Problem statement: Turn the lines of the records from the line with "DIČ: 2120618720" to the line with "Na prispôsobenie obsahu, reklám" into a numbered list, leaving out any blank lines.

Transcribed page contents:
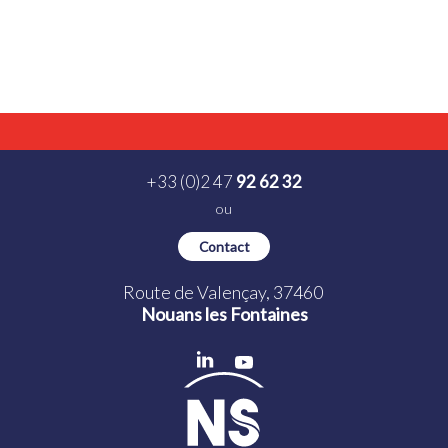
+33 (0)2 47
92 62 32
ou
Contact
Route de Valençay, 37460
Nouans les Fontaines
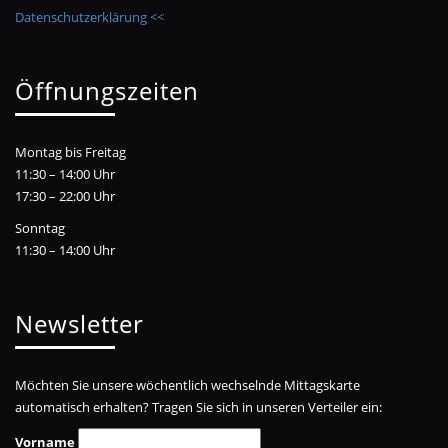
Datenschutzerklärung <<
Öffnungszeiten
Montag bis Freitag
11:30 – 14:00 Uhr
17:30 – 22:00 Uhr
Sonntag
11:30 – 14:00 Uhr
Newsletter
Möchten Sie unsere wöchentlich wechselnde Mittagskarte
automatisch erhalten? Tragen Sie sich in unseren Verteiler ein:
Vorname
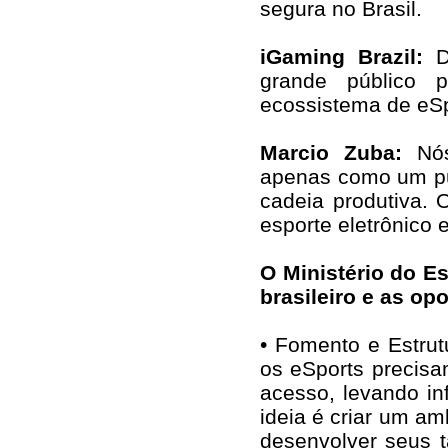
segura no Brasil.
iGaming Brazil:
D
grande público p
ecossistema de eSp
Marcio Zuba:
Nó
apenas como um pú
cadeia produtiva. 
esporte eletrônico
O Ministério do E
brasileiro e as op
• Fomento e Estrut
os eSports precisa
acesso, levando in
ideia é criar um a
desenvolver seus t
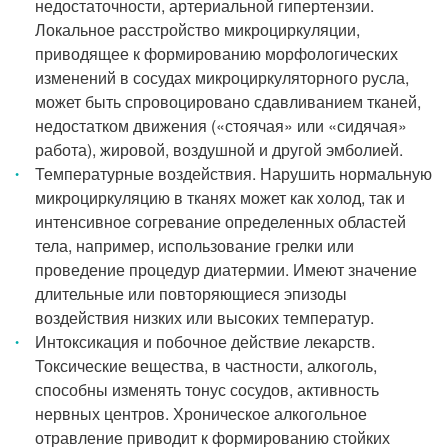
недостаточности, артериальной гипертензии.
Локальное расстройство микроциркуляции,
приводящее к формированию морфологических
изменений в сосудах микроциркуляторного русла,
может быть спровоцировано сдавливанием тканей,
недостатком движения («стоячая» или «сидячая»
работа), жировой, воздушной и другой эмболией.
Температурные воздействия. Нарушить нормальную
микроциркуляцию в тканях может как холод, так и
интенсивное согревание определенных областей
тела, например, использование грелки или
проведение процедур диатермии. Имеют значение
длительные или повторяющиеся эпизоды
воздействия низких или высоких температур.
Интоксикация и побочное действие лекарств.
Токсические вещества, в частности, алкоголь,
способны изменять тонус сосудов, активность
нервных центров. Хроническое алкогольное
отравление приводит к формированию стойких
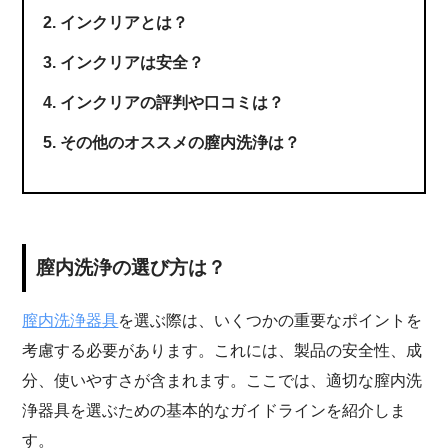
インクリアとは？
インクリアは安全？
インクリアの評判や口コミは？
その他のオススメの膣内洗浄は？
膣内洗浄の選び方は？
膣内洗浄器具
を選ぶ際は、いくつかの重要なポイントを
考慮する必要があります。これには、製品の安全性、成
分、使いやすさが含まれます。ここでは、適切な膣内洗
浄器具を選ぶための基本的なガイドラインを紹介しま
す。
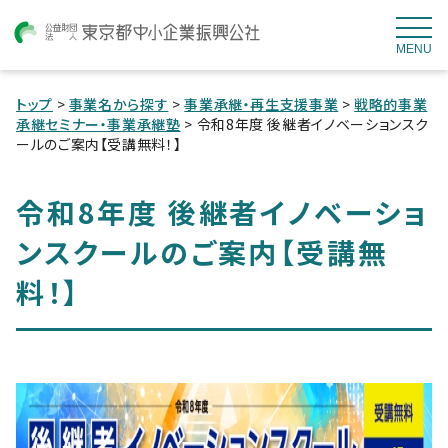
MENU
トップ
>
事業名から探す
>
事業承継・再生支援事業
>
戦略的事業
承継セミナー・事業承継塾
> 令和8年度 後継者イノベーションスク
ールのご案内【受講無料！】
令和8年度 後継者イノベーショ
ンスクールのご案内【受講無
料！】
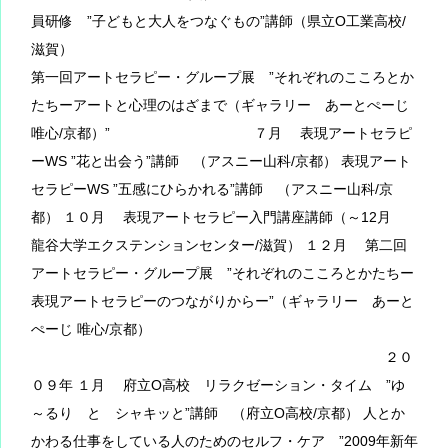
員研修 ”子どもと大人をつなぐもの”講師（県立O工業高校/
滋賀）
第一回アートセラピー・グループ展 ”それぞれのこころとか
たちーアートと心理のはざまで（ギャラリー あーとぺーじ
唯心/京都）” ７月 表現アートセラピ
ーWS ”花と出会う”講師 （アスニー山科/京都） 表現アート
セラピーWS ”五感にひらかれる”講師 （アスニー山科/京
都） １０月 表現アートセラピー入門講座講師（～12月
龍谷大学エクステンションセンター/滋賀） １２月 第二回
アートセラピー・グループ展 ”それぞれのこころとかたちー
表現アートセラピーのつながりからー”（ギャラリー あーと
ぺーじ 唯心/京都）
２０
０９年 １月 府立O高校 リラクゼーション・タイム ”ゆ
～るり と シャキッと”講師 （府立O高校/京都） 人とか
かわる仕事をしている人のためのセルフ・ケア ”2009年新年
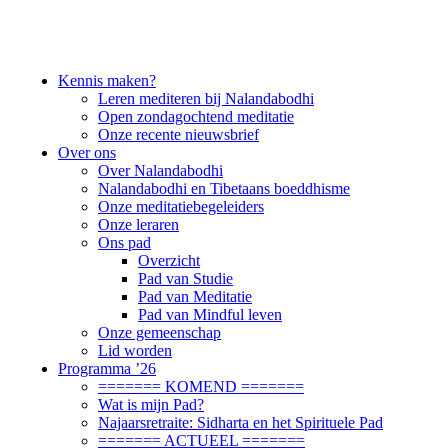
Kennis maken?
Leren mediteren bij Nalandabodhi
Open zondagochtend meditatie
Onze recente nieuwsbrief
Over ons
Over Nalandabodhi
Nalandabodhi en Tibetaans boeddhisme
Onze meditatiebegeleiders
Onze leraren
Ons pad
Overzicht
Pad van Studie
Pad van Meditatie
Pad van Mindful leven
Onze gemeenschap
Lid worden
Programma ’26
======= KOMEND =======
Wat is mijn Pad?
Najaarsretraite: Sidharta en het Spirituele Pad
======= ACTUEEL =======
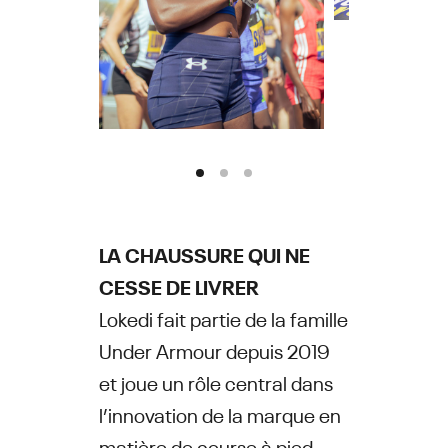
LA CHAUSSURE QUI NE
CESSE DE LIVRER
Lokedi fait partie de la famille
Under Armour depuis 2019
et joue un rôle central dans
l’innovation de la marque en
matière de course à pied.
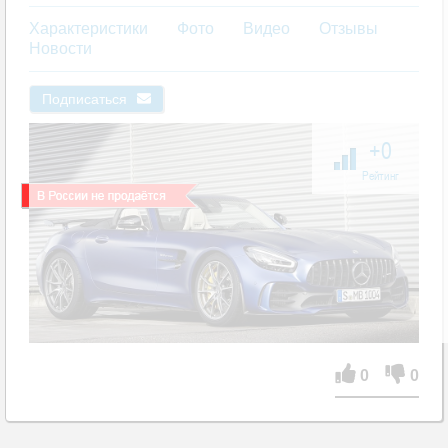
Характеристики
Фото
Видео
Отзывы
Новости
Подписаться
+0
Рейтинг
0
0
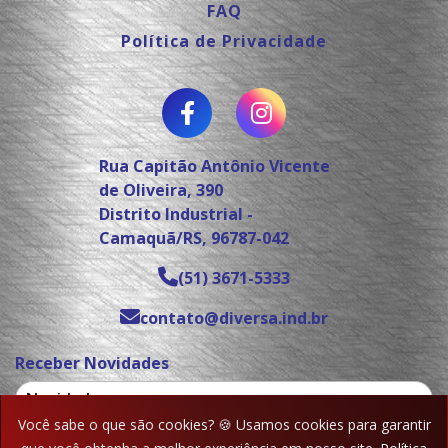
FAQ
Política de Privacidade
Rua Capitão Antônio Vicente
de Oliveira, 390
Distrito Industrial -
Camaquã/RS, 96787-042
(51) 3671-5333
contato@diversa.ind.br
Receber Novidades
Você sabe o que são cookies? 🍪 Usamos cookies para garantir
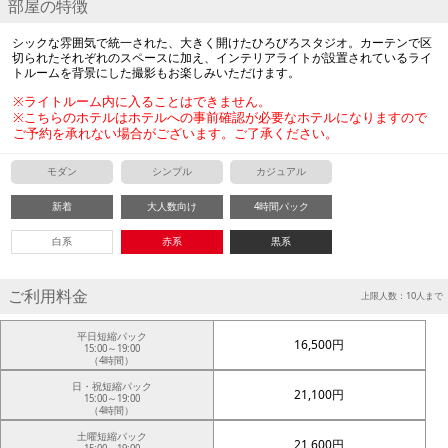
部屋の特徴
シックな雰囲気で統一された、大きく開けたひろびろスタジオ。カーテンで区
切られたそれぞれのスペースに加え、インテリアライトが設置されているライ
トルームを背景にした撮影もお楽しみいただけます。
※ライトルーム内に入ることはできません。
※こちらのホテルはホテルへの事前確認が必要なホテルになりますので
ご予約を承れない場合がございます。ご了承ください。
モダン
シンプル
カジュアル
新着
大人数向け
4時間パック
白系
赤系
黒系
ご利用料金
上限人数：10人まで
平日短縮パック
16,500円
15:00～19:00
（4時間）
日・祝短縮パック
21,100円
15:00～19:00
（4時間）
土曜短縮パック
21,600円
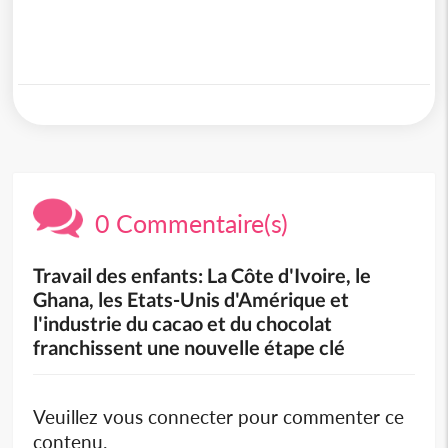
0 Commentaire(s)
Travail des enfants: La Côte d'Ivoire, le
Ghana, les Etats-Unis d'Amérique et
l'industrie du cacao et du chocolat
franchissent une nouvelle étape clé
Veuillez vous connecter pour commenter ce
contenu.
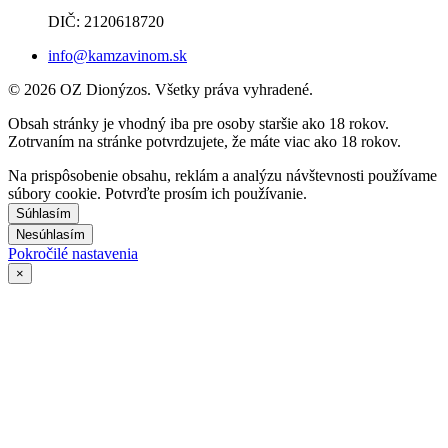
DIČ: 2120618720
info@kamzavinom.sk
© 2026 OZ Dionýzos. Všetky práva vyhradené.
Obsah stránky je vhodný iba pre osoby staršie ako 18 rokov.
Zotrvaním na stránke potvrdzujete, že máte viac ako 18 rokov.
Na prispôsobenie obsahu, reklám a analýzu návštevnosti používame
súbory cookie. Potvrďte prosím ich používanie.
Súhlasím
Nesúhlasím
Pokročilé nastavenia
×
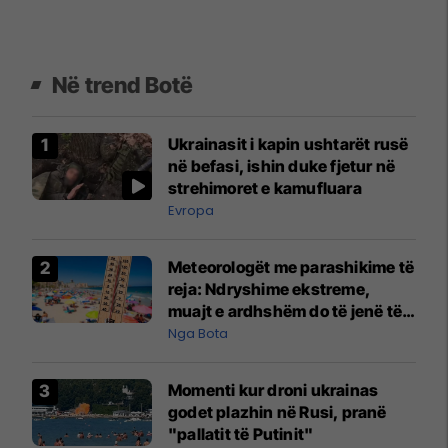
Në trend Botë
Ukrainasit i kapin ushtarët rusë
në befasi, ishin duke fjetur në
strehimoret e kamufluara
Evropa
Meteorologët me parashikime të
reja: Ndryshime ekstreme,
muajt e ardhshëm do të jenë të
pazakontë
Nga Bota
Momenti kur droni ukrainas
godet plazhin në Rusi, pranë
"pallatit të Putinit"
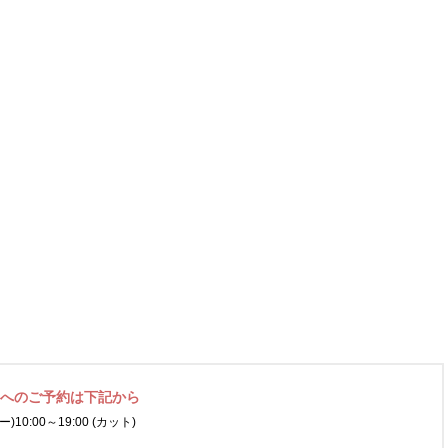
ネへの
ご予約は下記から
ー)
10:00～19:00 (カット)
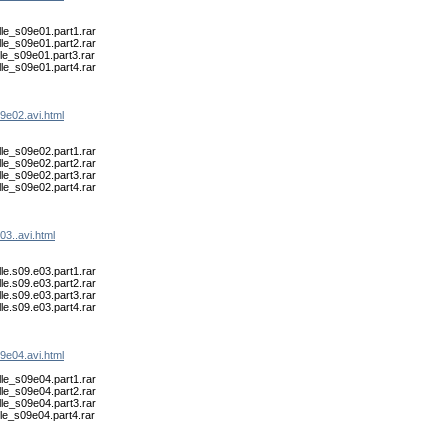
lle_s09e01.part1.rar
lle_s09e01.part2.rar
lle_s09e01.part3.rar
lle_s09e01.part4.rar
09e02.avi.html
lle_s09e02.part1.rar
lle_s09e02.part2.rar
lle_s09e02.part3.rar
lle_s09e02.part4.rar
03..avi.html
lle.s09.e03.part1.rar
lle.s09.e03.part2.rar
lle.s09.e03.part3.rar
lle.s09.e03.part4.rar
09e04.avi.html
lle_s09e04.part1.rar
lle_s09e04.part2.rar
lle_s09e04.part3.rar
lle_s09e04.part4.rar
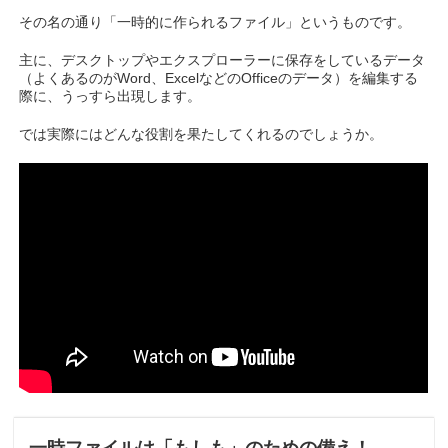
その名の通り「一時的に作られるファイル」というものです。
主に、デスクトップやエクスプローラーに保存をしているデータ
（よくあるのがWord、ExcelなどのOfficeのデータ）を編集する
際に、うっすら出現します。
では実際にはどんな役割を果たしてくれるのでしょうか。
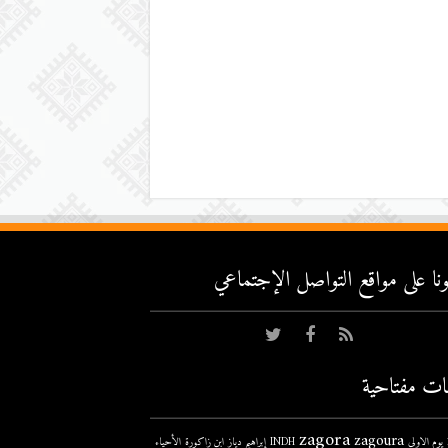
عونا على مواقع التواصل اﻹجتماعي
ات مفتاحية
zagora
zagoura
ى
INDH
إبراهيم دياز
ابن زاكورة
الأحياء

Problem solution:
1. DIČ: 2120618720
2. info@kamzavinom.sk
3. © 2026 OZ Dionýzos. Všetky práva vyhradené.
4. Obsah stránky je vhodný iba pre osoby staršie ako 18 rokov.
5. Zotrvaním na stránke potvrdzujete, že máte viac ako 18 rokov.
6. Na prispôsobenie obsahu, reklám a analýzu návštevnosti používame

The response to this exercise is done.